Constrain, Reject, and Sanitize Input

The preferred approach to validating input is to constrain what you allow from the beginning. It is much easier to validate data for known valid types, patterns, and ranges than it is to validate data by looking for known bad characters. When you design your application, you know what your application expects. The range of valid data is generally a more finite set than potentially malicious input. However, for defense in depth you may also want to reject known bad input and then sanitize the input.

To create an effective input validation strategy, be aware of the following approaches and their tradeoffs:

Constrain input.
Validate data for type, length, format, and range.
Reject known bad input.
Sanitize input.

Constrain Input

Constraining input is about allowing good data. This is the preferred approach. The idea here is to define a filter of acceptable input by using type, length, format, and range. Define what is acceptable input for your application fields and enforce it. Reject everything else as bad data.

Constraining input may involve setting character sets on the server so that you can establish the canonical form of the input in a localized way.

Validate Data for Type, Length, Format, and Range

Use strong type checking on input data wherever possible, for example, in the classes used to manipulate and process the input data and in data access routines. For example, use parameterized stored procedures for data access to benefit from strong type checking of input fields.

String fields should also be length checked and in many cases checked for appropriate format. For example, ZIP codes, social security numbers, and so on have well defined formats that can be validated using regular expressions. Thorough checking is not only good programming practice; it makes it more difficult for an attacker to exploit your code. The attacker may get through your type check, but the length check may make executing his favorite attack more difficult.

Reject Known Bad Input

Deny "bad" data; although do not rely completely on this approach. This approach is generally less effective than using the "allow" approach described earlier and it is best used in combination. To deny bad data assumes your application knows all the variations of malicious input. Remember that there are multiple ways to represent characters. This is another reason why "allow" is the preferred approach.

While useful for applications that are already deployed and when you cannot afford to make significant changes, the "deny" approach is not as robust as the "allow" approach because bad data, such as patterns that can be used to identify common attacks, do not remain constant. Valid data remains constant while the range of bad data may change over time.

Sanitize Input

Sanitizing is about making potentially malicious data safe. It can be helpful when the range of input that is allowed cannot guarantee that the input is safe. This includes anything from stripping a null from the end of a user-supplied string to escaping out values so they are treated as literals.

Another common example of sanitizing input in Web applications is using URL encoding or HTML encoding to wrap data and treat it as literal text rather than executable script. HtmlEncode methods escape out HTML characters, and UrlEncode methods encode a URL so that it is a valid URI request.

In Practice

The following are examples applied to common input fields, using the preceding approaches:

Last Name field. This is a good example where constraining input is appropriate In this case, you might allow string data in the range ASCII A-Z and a-z, and also hyphens and curly apostrophes (curly apostrophes have no significance to SQL) to handle names such as O'Dell. You would also limit the length to your longest expected value.
Quantity field.

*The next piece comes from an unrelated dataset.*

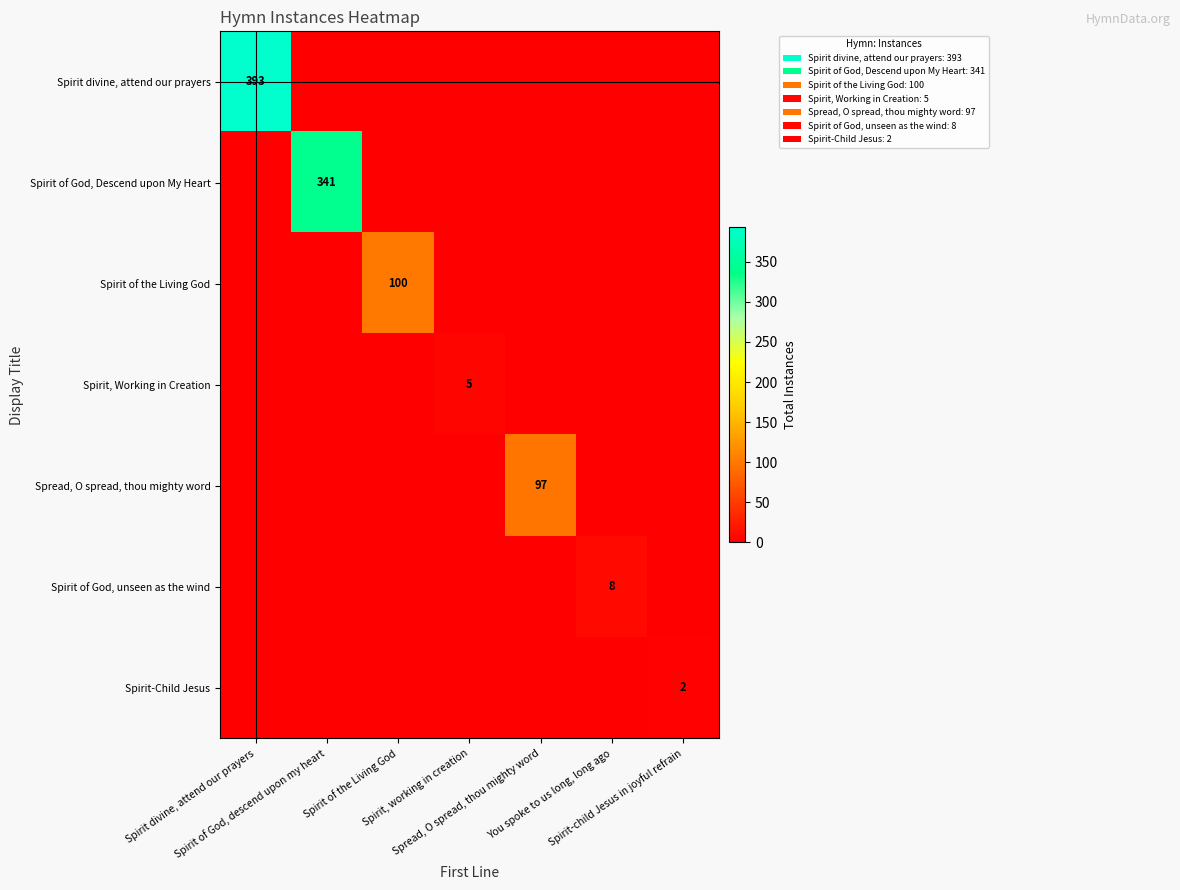

Which series has the widest spread of values?

Spirit divine, attend our prayers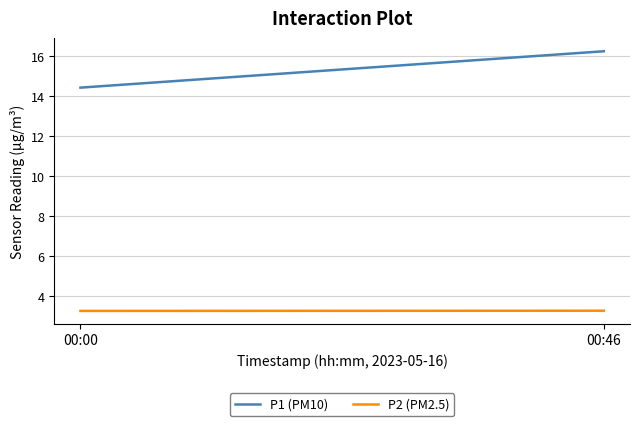

True or false: P2 (PM2.5) and P1 (PM10) cross at least once.

False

This is another case where constraining input works well. In this example, you might use a simple type and range restriction. For example, the input data may need to be a positive integer between 0 and 1000.
Free-text field. Examples include comment fields on discussion boards. In this case, you might allow letters and spaces, and also common characters such as apostrophes, commas, and hyphens. The set that is allowed does not include less than and greater than signs, brackets, and braces.

Some applications might allow users to mark up their text using a finite set of script characters, such as bold "<b>", italic "<i>", or even include a link to their favorite URL. In the case of a URL, your validation should encode the value so that it is treated as a URL.

In an ideal scenario, an application checks for acceptable input for each field or entry point. However, if you have an existing Web application that does not validate user input, you need a stopgap approach to mitigate risk until you can improve your application's input validation strategy. While neither of the following approaches ensures safe handling of input, because that is dependent on where the input comes from and how it is used in your application, they are in practice today as quick fixes for short-term security improvement:

HTML-encoding and URL-encoding user input when writing back to the client. In this case, the assumption is that no input is treated as HTML and all output is written back in a protected form. This is sanitization in action.
Rejecting malicious script characters. This is a case of rejecting known bad input. In this case, a configurable set of malicious characters is used to reject the input. As described earlier, the problem with this approach is that bad data is a matter of context.